-- Task to carry out --
Below are the records; tally the lines that include "jugadores" and report only the total.

-- Information shown --
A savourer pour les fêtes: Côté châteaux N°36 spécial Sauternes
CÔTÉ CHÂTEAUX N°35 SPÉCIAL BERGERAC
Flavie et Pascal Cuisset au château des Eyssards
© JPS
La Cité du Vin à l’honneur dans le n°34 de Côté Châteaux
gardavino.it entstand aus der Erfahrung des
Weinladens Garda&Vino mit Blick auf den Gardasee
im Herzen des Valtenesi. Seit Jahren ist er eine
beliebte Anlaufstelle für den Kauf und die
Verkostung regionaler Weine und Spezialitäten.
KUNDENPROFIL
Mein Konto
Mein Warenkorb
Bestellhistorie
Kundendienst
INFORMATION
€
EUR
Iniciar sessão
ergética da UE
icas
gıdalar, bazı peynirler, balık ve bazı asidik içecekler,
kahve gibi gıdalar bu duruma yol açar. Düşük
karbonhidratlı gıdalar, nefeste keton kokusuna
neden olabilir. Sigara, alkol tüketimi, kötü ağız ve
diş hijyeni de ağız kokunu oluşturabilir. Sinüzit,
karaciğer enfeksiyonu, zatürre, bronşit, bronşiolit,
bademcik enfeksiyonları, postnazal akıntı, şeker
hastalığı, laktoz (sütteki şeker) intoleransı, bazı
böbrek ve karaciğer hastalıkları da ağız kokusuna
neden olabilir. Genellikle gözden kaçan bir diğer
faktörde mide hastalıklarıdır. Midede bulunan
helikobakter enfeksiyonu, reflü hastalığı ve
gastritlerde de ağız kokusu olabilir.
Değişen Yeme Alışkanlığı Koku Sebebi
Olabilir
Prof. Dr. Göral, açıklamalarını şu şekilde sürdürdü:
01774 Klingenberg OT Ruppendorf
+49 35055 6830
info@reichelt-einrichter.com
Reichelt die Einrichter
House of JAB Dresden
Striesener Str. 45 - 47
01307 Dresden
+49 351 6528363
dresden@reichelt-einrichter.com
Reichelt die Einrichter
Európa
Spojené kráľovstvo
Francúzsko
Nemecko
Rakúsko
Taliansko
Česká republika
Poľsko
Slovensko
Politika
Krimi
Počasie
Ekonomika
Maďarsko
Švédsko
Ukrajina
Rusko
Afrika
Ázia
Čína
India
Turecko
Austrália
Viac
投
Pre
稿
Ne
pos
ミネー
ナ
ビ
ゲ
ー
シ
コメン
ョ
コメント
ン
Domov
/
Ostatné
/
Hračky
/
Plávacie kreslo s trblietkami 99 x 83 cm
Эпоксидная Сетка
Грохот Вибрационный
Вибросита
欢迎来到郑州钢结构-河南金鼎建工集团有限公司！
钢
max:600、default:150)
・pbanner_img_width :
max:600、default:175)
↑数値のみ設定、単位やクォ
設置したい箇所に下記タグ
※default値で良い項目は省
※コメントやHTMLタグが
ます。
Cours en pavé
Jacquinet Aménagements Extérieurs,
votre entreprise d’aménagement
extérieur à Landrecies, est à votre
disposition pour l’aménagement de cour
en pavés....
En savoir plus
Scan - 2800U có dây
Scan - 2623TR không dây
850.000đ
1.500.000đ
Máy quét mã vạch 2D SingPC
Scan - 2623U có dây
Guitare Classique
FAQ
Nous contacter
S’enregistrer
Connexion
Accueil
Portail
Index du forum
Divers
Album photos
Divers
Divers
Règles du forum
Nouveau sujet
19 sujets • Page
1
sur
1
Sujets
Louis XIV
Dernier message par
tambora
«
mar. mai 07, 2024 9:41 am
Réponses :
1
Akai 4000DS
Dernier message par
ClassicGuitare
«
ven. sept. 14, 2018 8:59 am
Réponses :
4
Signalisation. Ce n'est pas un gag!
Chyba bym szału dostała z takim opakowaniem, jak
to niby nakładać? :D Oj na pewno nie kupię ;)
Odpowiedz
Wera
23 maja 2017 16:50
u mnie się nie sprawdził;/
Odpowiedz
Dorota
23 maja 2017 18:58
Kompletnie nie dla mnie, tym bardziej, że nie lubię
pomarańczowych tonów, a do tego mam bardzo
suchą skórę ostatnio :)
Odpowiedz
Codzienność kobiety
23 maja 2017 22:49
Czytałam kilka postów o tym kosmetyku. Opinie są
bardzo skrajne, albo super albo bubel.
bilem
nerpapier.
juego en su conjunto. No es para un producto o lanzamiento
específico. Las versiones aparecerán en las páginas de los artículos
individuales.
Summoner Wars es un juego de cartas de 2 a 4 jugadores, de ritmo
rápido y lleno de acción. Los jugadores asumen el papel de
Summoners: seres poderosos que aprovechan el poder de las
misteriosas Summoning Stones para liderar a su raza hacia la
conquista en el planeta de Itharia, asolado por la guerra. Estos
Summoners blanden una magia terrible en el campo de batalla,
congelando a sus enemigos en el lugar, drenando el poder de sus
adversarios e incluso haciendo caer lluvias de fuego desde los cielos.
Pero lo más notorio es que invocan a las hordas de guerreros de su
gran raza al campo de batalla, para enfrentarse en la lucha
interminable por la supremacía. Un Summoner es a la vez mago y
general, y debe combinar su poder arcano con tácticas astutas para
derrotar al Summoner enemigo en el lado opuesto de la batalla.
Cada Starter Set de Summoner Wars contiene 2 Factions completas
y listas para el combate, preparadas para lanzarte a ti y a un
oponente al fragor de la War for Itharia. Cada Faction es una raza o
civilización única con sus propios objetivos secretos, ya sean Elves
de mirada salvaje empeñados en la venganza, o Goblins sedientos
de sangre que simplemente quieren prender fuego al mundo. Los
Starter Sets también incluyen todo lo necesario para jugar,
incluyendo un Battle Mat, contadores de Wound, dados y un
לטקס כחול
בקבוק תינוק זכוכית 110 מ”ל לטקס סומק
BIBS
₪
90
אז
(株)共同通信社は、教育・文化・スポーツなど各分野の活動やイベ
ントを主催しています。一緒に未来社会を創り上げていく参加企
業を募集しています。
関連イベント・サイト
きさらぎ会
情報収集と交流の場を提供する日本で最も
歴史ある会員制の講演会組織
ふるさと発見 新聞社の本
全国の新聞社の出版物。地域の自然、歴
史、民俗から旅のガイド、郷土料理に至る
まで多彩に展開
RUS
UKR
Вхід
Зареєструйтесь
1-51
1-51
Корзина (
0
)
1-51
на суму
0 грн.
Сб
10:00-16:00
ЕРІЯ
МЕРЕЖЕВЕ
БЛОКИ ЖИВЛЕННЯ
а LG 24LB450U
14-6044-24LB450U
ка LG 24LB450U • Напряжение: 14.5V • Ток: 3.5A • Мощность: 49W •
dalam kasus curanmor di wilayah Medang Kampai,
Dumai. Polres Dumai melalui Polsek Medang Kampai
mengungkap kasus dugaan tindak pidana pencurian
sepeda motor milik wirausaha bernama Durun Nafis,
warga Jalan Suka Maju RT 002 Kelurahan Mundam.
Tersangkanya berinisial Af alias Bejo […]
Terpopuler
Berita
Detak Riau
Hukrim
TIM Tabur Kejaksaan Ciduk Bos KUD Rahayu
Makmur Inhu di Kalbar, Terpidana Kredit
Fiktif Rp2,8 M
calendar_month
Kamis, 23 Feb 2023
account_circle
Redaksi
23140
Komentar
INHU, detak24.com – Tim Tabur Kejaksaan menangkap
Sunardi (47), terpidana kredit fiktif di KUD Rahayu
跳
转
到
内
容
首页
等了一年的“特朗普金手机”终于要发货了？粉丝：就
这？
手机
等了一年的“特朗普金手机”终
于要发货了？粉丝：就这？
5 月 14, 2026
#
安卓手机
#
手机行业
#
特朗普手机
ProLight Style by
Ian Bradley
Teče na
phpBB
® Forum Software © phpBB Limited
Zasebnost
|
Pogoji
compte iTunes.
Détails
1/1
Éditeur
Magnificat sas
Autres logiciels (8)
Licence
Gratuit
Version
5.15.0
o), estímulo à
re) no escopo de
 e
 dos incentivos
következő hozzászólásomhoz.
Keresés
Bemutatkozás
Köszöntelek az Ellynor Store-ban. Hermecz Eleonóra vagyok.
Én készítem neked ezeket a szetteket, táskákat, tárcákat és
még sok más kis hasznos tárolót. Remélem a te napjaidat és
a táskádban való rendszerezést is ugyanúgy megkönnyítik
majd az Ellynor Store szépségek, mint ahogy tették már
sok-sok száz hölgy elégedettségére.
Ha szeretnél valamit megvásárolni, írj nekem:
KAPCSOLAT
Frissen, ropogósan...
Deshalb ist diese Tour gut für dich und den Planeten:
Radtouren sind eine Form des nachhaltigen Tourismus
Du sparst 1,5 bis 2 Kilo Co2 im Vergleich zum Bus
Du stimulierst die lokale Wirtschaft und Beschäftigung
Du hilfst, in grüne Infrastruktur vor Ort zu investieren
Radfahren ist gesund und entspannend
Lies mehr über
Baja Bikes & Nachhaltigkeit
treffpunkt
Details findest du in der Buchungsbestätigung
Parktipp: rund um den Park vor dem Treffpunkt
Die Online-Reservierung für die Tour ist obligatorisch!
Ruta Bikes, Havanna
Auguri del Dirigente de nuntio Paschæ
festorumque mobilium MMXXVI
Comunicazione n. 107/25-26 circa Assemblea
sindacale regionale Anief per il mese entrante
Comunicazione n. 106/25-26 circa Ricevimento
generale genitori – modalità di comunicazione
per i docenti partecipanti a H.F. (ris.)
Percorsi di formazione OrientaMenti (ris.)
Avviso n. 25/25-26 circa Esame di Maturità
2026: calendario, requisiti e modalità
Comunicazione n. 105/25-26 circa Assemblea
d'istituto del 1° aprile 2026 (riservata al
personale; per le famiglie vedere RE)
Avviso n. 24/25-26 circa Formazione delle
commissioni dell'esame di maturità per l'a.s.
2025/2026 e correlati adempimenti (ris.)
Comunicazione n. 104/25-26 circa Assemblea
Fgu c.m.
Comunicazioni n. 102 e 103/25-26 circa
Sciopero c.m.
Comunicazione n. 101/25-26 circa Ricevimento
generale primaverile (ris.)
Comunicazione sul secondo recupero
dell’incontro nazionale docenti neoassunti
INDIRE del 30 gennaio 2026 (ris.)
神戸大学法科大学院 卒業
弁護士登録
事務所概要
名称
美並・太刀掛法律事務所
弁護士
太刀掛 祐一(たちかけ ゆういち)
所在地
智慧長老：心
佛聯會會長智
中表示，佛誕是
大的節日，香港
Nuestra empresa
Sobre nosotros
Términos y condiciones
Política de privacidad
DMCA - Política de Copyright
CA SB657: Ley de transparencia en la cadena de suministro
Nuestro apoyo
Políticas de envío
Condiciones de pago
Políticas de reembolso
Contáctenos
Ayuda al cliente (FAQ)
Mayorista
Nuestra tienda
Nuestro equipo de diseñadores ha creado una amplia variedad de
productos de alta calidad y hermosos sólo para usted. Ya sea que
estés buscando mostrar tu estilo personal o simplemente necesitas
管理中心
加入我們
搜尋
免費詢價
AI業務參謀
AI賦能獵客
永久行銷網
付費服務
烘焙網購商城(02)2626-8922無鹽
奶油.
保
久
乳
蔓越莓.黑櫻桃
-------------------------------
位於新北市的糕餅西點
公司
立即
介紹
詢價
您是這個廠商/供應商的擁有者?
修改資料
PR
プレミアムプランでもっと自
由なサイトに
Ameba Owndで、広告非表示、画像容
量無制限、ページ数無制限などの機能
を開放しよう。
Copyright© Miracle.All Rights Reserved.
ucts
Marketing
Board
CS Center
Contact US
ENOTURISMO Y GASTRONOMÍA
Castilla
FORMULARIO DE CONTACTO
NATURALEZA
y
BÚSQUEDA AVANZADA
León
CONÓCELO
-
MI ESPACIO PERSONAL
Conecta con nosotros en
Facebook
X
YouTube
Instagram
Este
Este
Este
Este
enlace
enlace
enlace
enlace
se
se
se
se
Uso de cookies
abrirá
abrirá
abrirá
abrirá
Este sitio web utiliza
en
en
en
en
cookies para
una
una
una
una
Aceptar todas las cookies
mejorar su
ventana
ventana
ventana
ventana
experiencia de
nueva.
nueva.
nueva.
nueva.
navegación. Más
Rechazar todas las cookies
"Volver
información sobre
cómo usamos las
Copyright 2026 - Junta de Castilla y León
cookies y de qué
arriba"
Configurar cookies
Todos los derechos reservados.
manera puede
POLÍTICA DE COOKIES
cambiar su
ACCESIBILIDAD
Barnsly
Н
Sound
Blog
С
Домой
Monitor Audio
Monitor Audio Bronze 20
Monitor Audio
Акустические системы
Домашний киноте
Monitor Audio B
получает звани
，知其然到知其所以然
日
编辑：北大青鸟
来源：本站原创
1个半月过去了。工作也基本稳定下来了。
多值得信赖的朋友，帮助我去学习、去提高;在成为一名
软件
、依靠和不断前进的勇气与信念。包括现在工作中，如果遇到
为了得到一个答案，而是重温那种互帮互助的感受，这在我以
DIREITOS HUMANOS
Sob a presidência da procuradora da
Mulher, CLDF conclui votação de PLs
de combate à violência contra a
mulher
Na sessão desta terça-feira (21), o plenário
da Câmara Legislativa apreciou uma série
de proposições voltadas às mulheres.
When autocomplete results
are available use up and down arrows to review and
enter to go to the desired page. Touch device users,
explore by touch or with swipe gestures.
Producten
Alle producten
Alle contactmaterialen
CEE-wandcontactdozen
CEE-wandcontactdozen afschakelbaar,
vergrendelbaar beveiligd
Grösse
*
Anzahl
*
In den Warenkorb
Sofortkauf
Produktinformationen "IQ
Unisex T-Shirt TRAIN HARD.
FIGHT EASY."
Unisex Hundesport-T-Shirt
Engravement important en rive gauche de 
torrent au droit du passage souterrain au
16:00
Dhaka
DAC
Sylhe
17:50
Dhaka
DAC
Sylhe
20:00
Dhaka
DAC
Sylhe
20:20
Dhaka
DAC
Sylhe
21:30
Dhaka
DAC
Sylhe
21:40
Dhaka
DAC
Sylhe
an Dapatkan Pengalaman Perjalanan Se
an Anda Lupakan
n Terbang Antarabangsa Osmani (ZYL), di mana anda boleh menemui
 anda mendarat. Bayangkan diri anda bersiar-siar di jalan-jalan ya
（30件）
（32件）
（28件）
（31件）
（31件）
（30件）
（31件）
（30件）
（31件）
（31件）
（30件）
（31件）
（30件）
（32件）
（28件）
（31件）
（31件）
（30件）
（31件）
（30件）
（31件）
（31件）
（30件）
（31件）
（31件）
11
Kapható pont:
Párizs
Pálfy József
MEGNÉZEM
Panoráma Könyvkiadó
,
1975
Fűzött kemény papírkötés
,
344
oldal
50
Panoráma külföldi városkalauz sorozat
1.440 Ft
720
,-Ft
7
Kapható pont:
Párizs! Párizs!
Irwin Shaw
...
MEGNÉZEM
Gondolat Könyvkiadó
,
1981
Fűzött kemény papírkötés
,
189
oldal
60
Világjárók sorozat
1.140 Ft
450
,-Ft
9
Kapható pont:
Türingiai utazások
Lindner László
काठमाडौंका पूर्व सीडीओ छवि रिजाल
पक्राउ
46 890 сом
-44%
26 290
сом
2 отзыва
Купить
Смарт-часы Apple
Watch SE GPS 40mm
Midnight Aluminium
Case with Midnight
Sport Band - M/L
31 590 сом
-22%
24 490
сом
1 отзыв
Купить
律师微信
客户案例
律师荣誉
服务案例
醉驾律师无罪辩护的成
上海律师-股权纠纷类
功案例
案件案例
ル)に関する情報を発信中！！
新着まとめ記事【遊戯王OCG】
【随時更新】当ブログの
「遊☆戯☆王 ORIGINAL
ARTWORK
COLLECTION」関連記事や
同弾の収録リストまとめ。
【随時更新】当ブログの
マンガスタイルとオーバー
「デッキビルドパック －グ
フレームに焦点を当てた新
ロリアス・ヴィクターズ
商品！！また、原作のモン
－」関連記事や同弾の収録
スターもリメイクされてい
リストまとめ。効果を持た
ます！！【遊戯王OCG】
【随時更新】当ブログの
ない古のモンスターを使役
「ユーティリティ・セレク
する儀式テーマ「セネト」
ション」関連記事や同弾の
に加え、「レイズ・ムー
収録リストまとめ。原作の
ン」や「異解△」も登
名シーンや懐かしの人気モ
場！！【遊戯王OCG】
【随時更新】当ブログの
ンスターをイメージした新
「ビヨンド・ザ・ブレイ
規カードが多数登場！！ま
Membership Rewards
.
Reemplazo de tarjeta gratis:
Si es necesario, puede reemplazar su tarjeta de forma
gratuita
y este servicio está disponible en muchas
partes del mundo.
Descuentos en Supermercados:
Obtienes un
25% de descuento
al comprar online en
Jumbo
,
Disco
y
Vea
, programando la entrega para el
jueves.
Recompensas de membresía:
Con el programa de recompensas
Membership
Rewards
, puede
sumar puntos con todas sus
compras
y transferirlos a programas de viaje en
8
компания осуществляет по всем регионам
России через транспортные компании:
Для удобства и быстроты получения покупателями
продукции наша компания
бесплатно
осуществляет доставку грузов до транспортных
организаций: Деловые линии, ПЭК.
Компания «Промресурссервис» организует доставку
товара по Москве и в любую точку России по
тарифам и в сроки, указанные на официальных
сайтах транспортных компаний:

-- Written reply --
2